Judge: Ok, sorry, Plaintiff, he doesn’t want to do it. Case dismissed. Oh, and Plaintiff: you owe the Defendant his legal costs.
But because we’ve got into this “mother, may I?” attitude, it went on for years. And because it was allowed to go on for years, the people trying to destroy Masterpiece Bakeshop simply tried again and again with different plaintiffs and slightly different arguments. But they all came down to the same absurdity: an assertion that Person A has a right to order Person B to do something. That in this or that circumstance, a person loses their rights as an individual depending on the supposed need of another individual.

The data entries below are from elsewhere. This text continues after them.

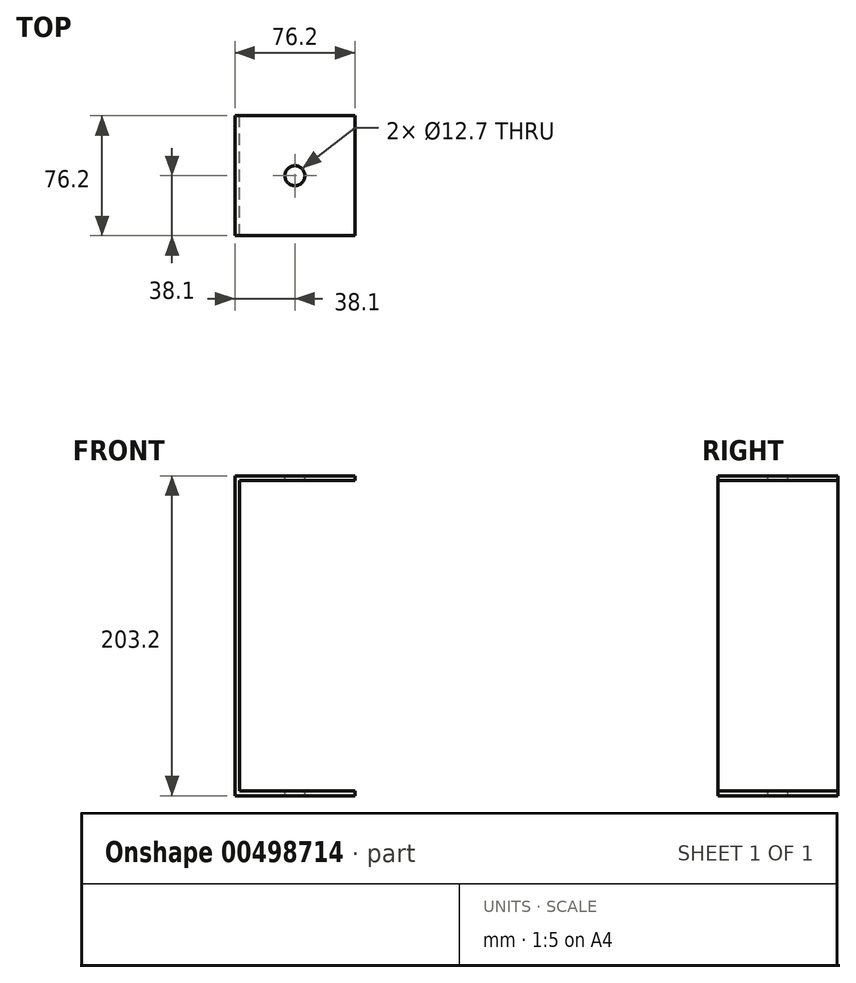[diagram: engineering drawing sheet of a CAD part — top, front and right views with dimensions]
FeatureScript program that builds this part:
annotation { "Feature Type Name" : "Feature", "Feature Type Description" : "" }
export const myFeature = defineFeature(function(context is Context, id is Id, definition is map)
    precondition{}
    {
        {
            var Q0;
            Q0=qCreatedBy(makeId("Front.planeOp"),FACE);
            var sketch = newSketch(context, id + "F0", { "sketchPlane" : qUnion([Q0])});
            skLineSegment(sketch, "E0", {"start": v(0, 0) * mm, "end": v(0, 101.6) * mm});
            skLineSegment(sketch, "E1", {"start": v(0, 101.6) * mm, "end": v(76.2, 101.6) * mm});
            skLineSegment(sketch, "E2.0", {"start": v(3, 98.6) * mm, "end": v(76.2, 98.6) * mm});
            skLineSegment(sketch, "E2.1", {"start": v(3, 0) * mm, "end": v(3, 98.6) * mm});
            skLineSegment(sketch, "E3", {"start": v(76.2, 101.6) * mm, "end": v(76.2, 98.6) * mm});
            skLineSegment(sketch, "E4", {"start": v(0, 0) * mm, "end": v(60.86, 0) * mm, "construction": true});
            skLineSegment(sketch, "E5.MirrorCS", {"start": v(0, -101.6) * mm, "end": v(76.2, -101.6) * mm});
            skLineSegment(sketch, "E6.MirrorCS", {"start": v(3, -98.6) * mm, "end": v(76.2, -98.6) * mm});
            skLineSegment(sketch, "E7.MirrorCS", {"start": v(76.2, -101.6) * mm, "end": v(76.2, -98.6) * mm});
            skLineSegment(sketch, "E8.MirrorCS", {"start": v(0, 0) * mm, "end": v(0, -101.6) * mm});
            skLineSegment(sketch, "E9.MirrorCS", {"start": v(3, 0) * mm, "end": v(3, -98.6) * mm});
            skSolve(sketch);
        }
        {
            var Q0;
            Q0=makeQuery(id+"F0.imprint","IMPRINT",FACE,{"disambiguationData":[TD([[makeQuery(id+"F0.imprint","IMPRINT",EDGE,{"derivedFrom":sQuery(id+"F0.wireOp",EDGE,"E0")}),-1.0]])]});
            extrude(context, id + "F1", {"entities" : qUnion([Q0]), "endBound" : BoundingType.SYMMETRIC, "depth" : 76.2 * mm, "hasSecondDirection" : true, "secondDirectionOppositeDirection" : true, "secondDirectionDepth" : 25.4 * mm});
        }
        {
            var Q0;
            Q0=makeQuery(id+"F1.opExtrude","SWEPT_FACE",FACE,{"disambiguationData":[OSD([sQuery(id+"F0.wireOp",EDGE,"E1")])]});
            var sketch = newSketch(context, id + "F2", { "sketchPlane" : qUnion([Q0])});
            skCircle(sketch, "E10", {"center": v(38.1, 0) * mm, "radius": 6.35 * mm});
            skSolve(sketch);
        }
        {
            var Q0;
            Q0=makeQuery(id+"F2.imprint","IMPRINT",FACE,{"disambiguationData":[TD([[makeQuery(id+"F2.imprint","IMPRINT",EDGE,{"derivedFrom":sQuery(id+"F2.wireOp",EDGE,"E10")}),1.0]])]});
            extrude(context, id + "F3", {"entities" : qUnion([Q0]), "operationType" : NewBodyOperationType.REMOVE, "oppositeDirection" : true, "depth" : 286.87 * mm});
        }
    });
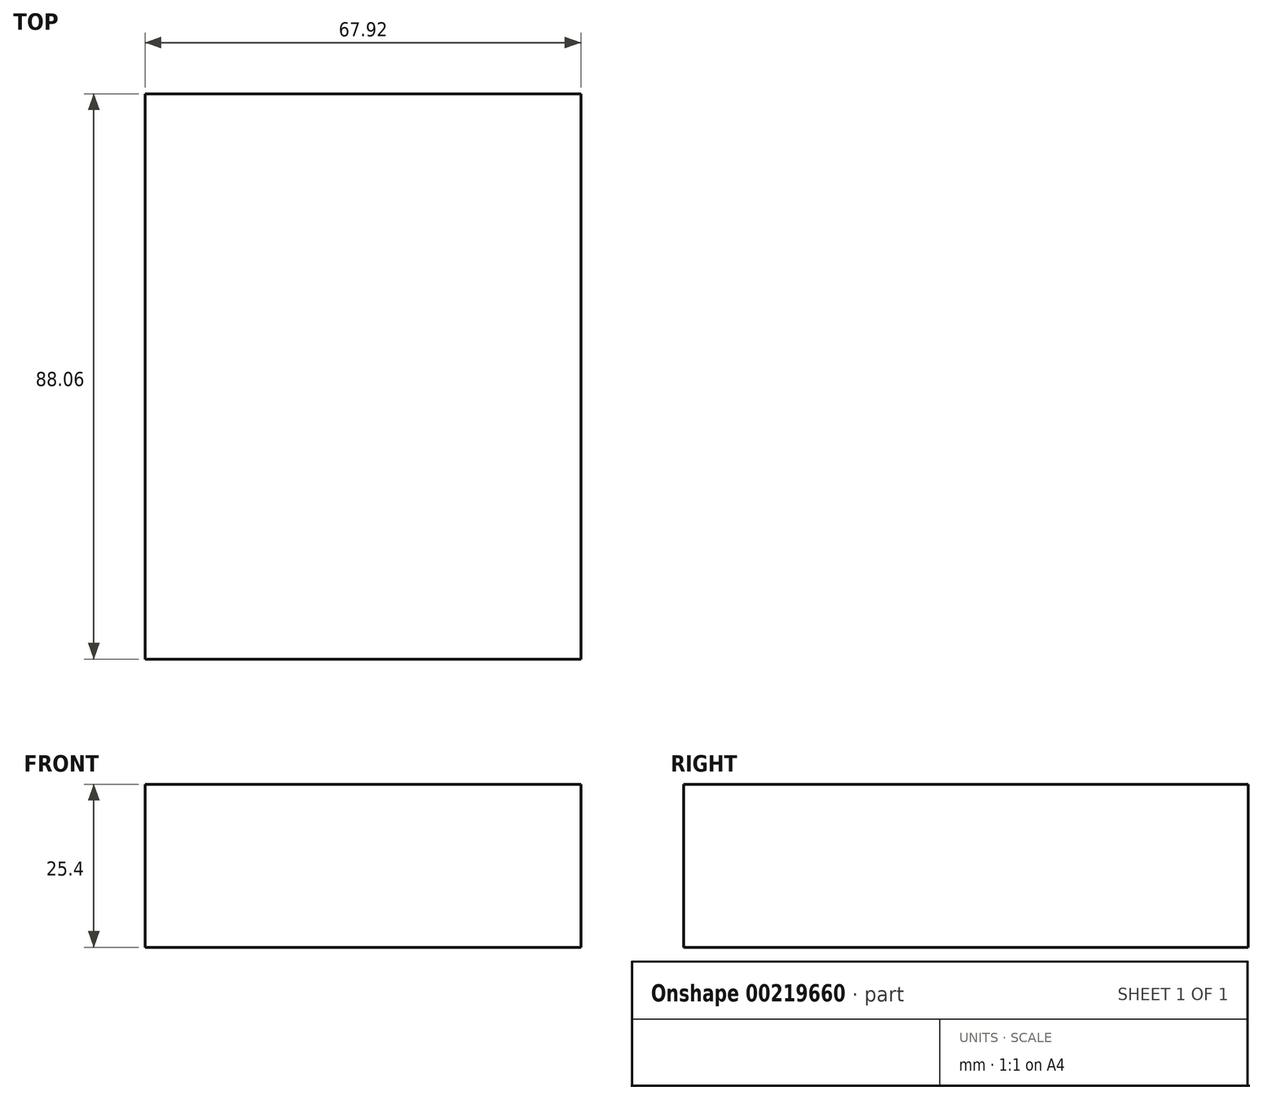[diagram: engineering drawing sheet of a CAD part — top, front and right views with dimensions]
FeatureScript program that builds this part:
annotation { "Feature Type Name" : "Feature", "Feature Type Description" : "" }
export const myFeature = defineFeature(function(context is Context, id is Id, definition is map)
    precondition{}
    {
        {
            var Q0;
            Q0=qCreatedBy(makeId("Top.planeOp"),FACE);
            var sketch = newSketch(context, id + "F0", { "sketchPlane" : qUnion([Q0])});
            skLineSegment(sketch, "E0.bottom", {"start": v(33.96, 44.03) * mm, "end": v(-33.96, 44.03) * mm});
            skLineSegment(sketch, "E0.top", {"start": v(33.96, -44.03) * mm, "end": v(-33.96, -44.03) * mm});
            skLineSegment(sketch, "E0.left", {"start": v(33.96, 44.03) * mm, "end": v(33.96, -44.03) * mm});
            skLineSegment(sketch, "E0.right", {"start": v(-33.96, 44.03) * mm, "end": v(-33.96, -44.03) * mm});
            skPoint(sketch, "E0.middle", {"position": v(0, 0) * mm});
            skSolve(sketch);
        }
        {
            var Q0;
            Q0=makeQuery(id+"F0.imprint","IMPRINT",FACE,{"disambiguationData":[TD([[makeQuery(id+"F0.imprint","IMPRINT",EDGE,{"derivedFrom":sQuery(id+"F0.wireOp",EDGE,"E0.bottom")}),1.0]])]});
            extrude(context, id + "F1", {"entities" : qUnion([Q0]), "depth" : 25.4 * mm});
        }
    });
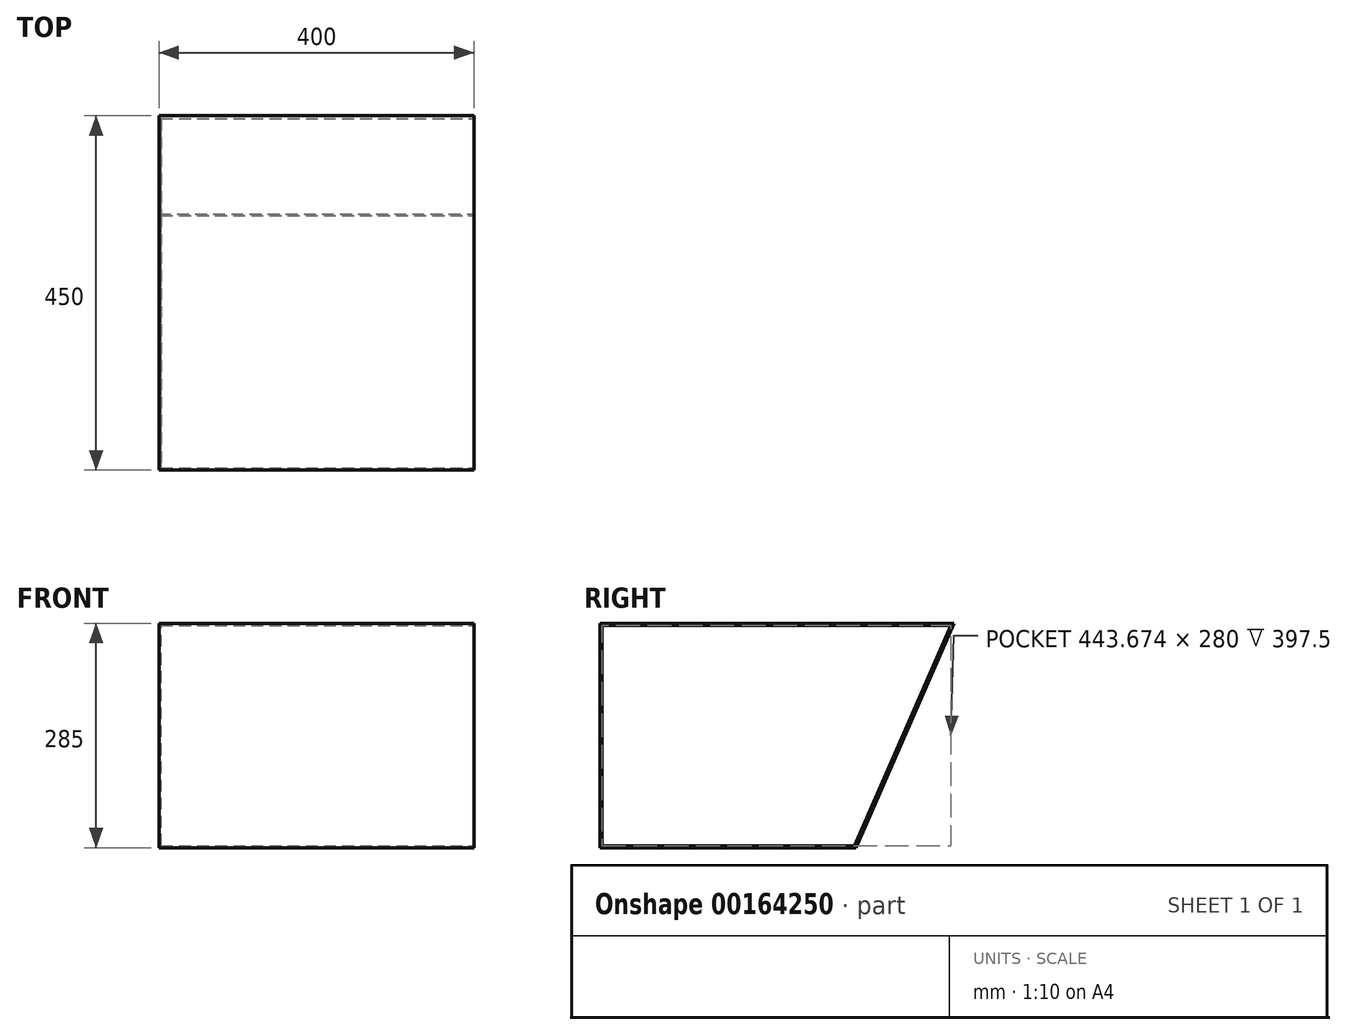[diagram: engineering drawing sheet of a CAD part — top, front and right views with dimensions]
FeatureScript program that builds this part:
annotation { "Feature Type Name" : "Feature", "Feature Type Description" : "" }
export const myFeature = defineFeature(function(context is Context, id is Id, definition is map)
    precondition{}
    {
        {
            var Q0;
            Q0=qCreatedBy(makeId("Right.planeOp"),FACE);
            var sketch = newSketch(context, id + "F0", { "sketchPlane" : qUnion([Q0])});
            skLineSegment(sketch, "E0", {"start": v(-163.31, 183.3) * mm, "end": v(286.69, 183.3) * mm});
            skLineSegment(sketch, "E1", {"start": v(286.69, 183.3) * mm, "end": v(161.69, -101.7) * mm});
            skLineSegment(sketch, "E2", {"start": v(161.69, -101.7) * mm, "end": v(-163.31, -101.7) * mm});
            skLineSegment(sketch, "E3", {"start": v(-163.31, -101.7) * mm, "end": v(-163.31, 183.3) * mm});
            skSolve(sketch);
        }
        {
            var Q0;
            Q0 = qSketchRegion(id + "F0", true);
            extrude(context, id + "F1", {"entities" : qUnion([Q0]), "oppositeDirection" : true, "depth" : 400 * mm});
        }
        {
            var Q0;
            Q0=makeQuery(id+"F1.opExtrude","CAP_FACE",FACE,{"disambiguationData":[OSD([sQuery(id+"F0.wireOp",EDGE,"E0"),sQuery(id+"F0.wireOp",EDGE,"E1"),sQuery(id+"F0.wireOp",EDGE,"E2"),sQuery(id+"F0.wireOp",EDGE,"E3")])],"isStart":true});
            shell(context, id + "F2", {"entities" : qUnion([Q0]), "thickness" : 2.5 * mm});
        }
    });
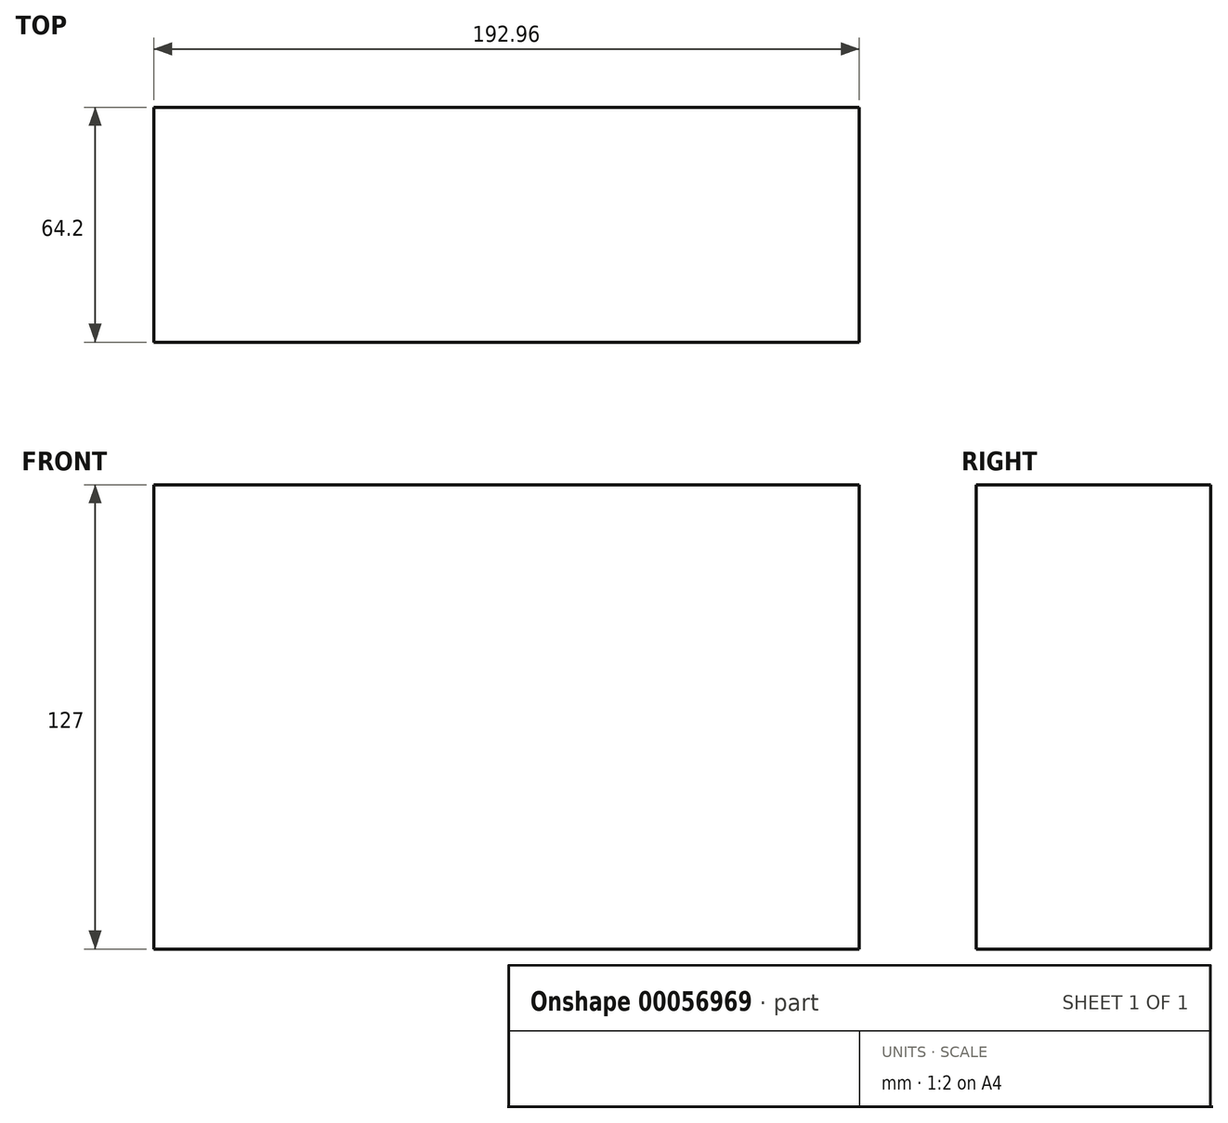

We must get back to the understanding of human rights – it will be crucial as we reform America. The old America we grew up in (and especially that, say, our grandparents knew) is gone. We’re at the crossroads where we are going to decide if America will remain free, or become a quasi-Socialist society of Rulers and Ruled. But for us to recreate a free America, then Americans are going to have to re-learn what being free means. They’ll need to re-learn, that is, that we don’t need permission. My grandfather used to make massive business deals on a handshake. There was no contract. There were no lawyers involved. They were free, adult Americans presumed by all concerned to be in full possession of their faculties and so if the deal went belly up they’d all take their lumps and move on. They didn’t need to fill out a government permission form (and the very concept would have amazed them): they saw their opportunity to make money and agreed to give it a try. We must restore that mental attitude – something in the mind which assumes we’re all able to do a thing without permission from anyone save those directly involved.
Because if we don’t, then even our victory over the current Left will be hollow – unless people are imbued with a spirit of liberty, they won’t remain free. They won’t, that is turn from Marx to Madison, but from Marx to Franco. In the end, Franco is still vastly better than Marx…but Madison is better than both, by a long shot.